The White House Wants Kids’ Science & Technology Ideas, & Here’s How To Get Involved
Budding scientists are about to have their ideas heard in the Oval Office. The White House wants kids' science and technology ideas, and children from all over the country are invited to get involved. Students can thank Maryland third-grader Jacob Leggett for inspiring the opportunity, according to CBS Baltimore: while taking part in the sixth White House Science Fair, he asked President Obama whether he'd ever had a "kid science advisor." Though Leggett attended the fair in order to share his 3-D printer creations, his pitch would end up having a national impact.
On Thursday, Obama awarded both National Medals of Science and National Medals of Technology and Innovation, USA Today reported. While speaking in the East Room, he also announced his call for ideas from kid scientists. Though adults populate the Council of Advisors on Science and Technology, Obama wants to hear specifically from children.
Kids can submit science ideas to the White House through an online form. Obama is interested in students' strategies for tackling major problems, from climate change to cancer. He's also hoping for kids' input on STEM education: how it's working in schools across the country and how it can be improved. Children can share questions and let the president know what they're working on in their communities.
Obama is a big believer in the importance of kids' contributions to scientific innovation. The White House shared his thoughts from the 2016 Science Fair:
One of the things I find so inspiring about these young thinkers is that they look at all these seemingly intractable problems as something that we can solve. There is a confidence when you are pursuing science. They don't consider age a barrier. They don't think, well, that's just the way things are. They're not afraid to try things and ask tough questions.

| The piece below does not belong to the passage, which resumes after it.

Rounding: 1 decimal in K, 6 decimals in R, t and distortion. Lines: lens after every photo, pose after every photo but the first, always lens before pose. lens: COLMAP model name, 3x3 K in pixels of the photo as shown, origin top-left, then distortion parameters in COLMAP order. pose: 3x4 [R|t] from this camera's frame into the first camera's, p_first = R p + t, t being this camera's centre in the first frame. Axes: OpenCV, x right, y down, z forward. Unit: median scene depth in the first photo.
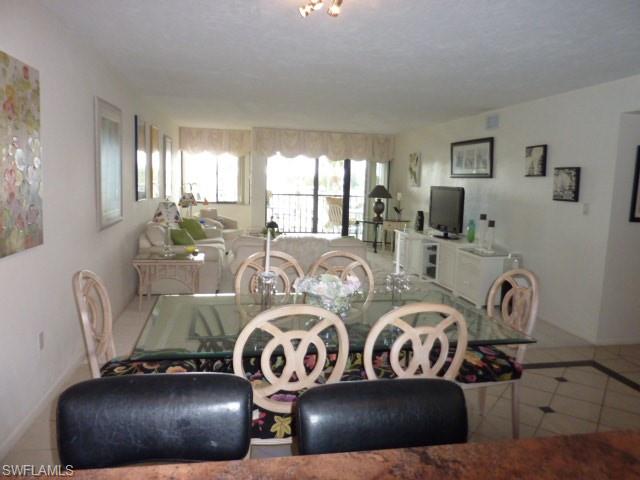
lens RADIAL K [[476.7, 0, 319.8], [0, 476.7, 241.8], [0, 0, 1]] dist [-0.002581, -0.038544]
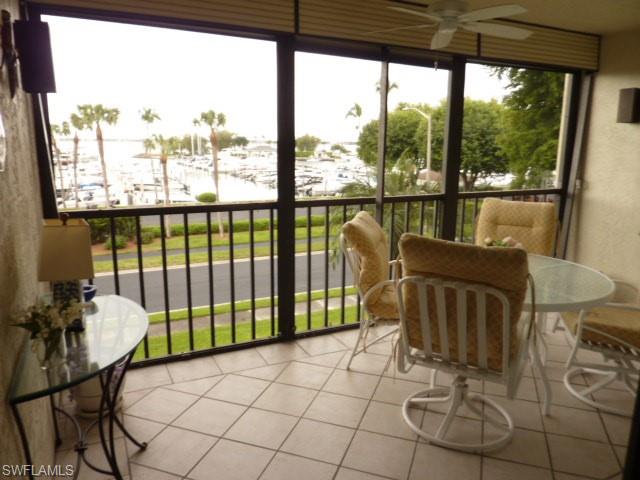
lens RADIAL K [[476.7, 0, 313.0], [0, 476.7, 241.1], [0, 0, 1]] dist [-0.002581, -0.038544]
pose [[0.964074, -0.074746, 0.254899, -0.079054], [0.054288, 0.994782, 0.086380, -0.127598], [-0.260026, -0.069439, 0.963102, 0.965057]]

Since taking office, Obama established a reputation for being a strong supporter of the sciences. He committed to restoring "science to its rightful place" during his first inaugural address, according to MSNBC, and many of his policy decisions reflect that goal. The president reopened pathways to stem cell innovation that the Bush administration closed, advocated for integrity in the realm of research, and worked toward clean energy solutions for the country. During this year's State of the Union, he announced the National Cancer Moonshot to support and accelerate oncology research, placing Vice President Biden at the helm. But just as Obama is dedicated to creating pathways for professionals to do their work more efficiently and effectively, he also appreciates the importance of raising a strong generation of young innovators to solve the problems of the future. Obama's commitment to supporting kids in the sciences emerged when he founded the White House Science Fair, MSNBC reported; Obama said:
If you win the NCAA championship, you come to the White House. Well, if you’re a young person and you’ve produced the best experiment or design, the best hardware or software, you ought to be recognized for that achievement, too. Scientists and engineers ought to stand side by side with athletes and entertainers as role models, and here at the White House we’re going to lead by example. We’re going to show young people how cool science can be.
Obama isn't just mobilizing children to pursue careers in science; he's taking their input now. The White House form invites kids to share what they love most about STEM fields while also asking them to pitch ideas to make the "country work better using science and technology." All submissions are due by Friday, June 17, 2016 at 11:59 p.m. Eastern Time. The White House reported that there will be more opportunities to contribute going forward, so young scientists can count on their voices being heard.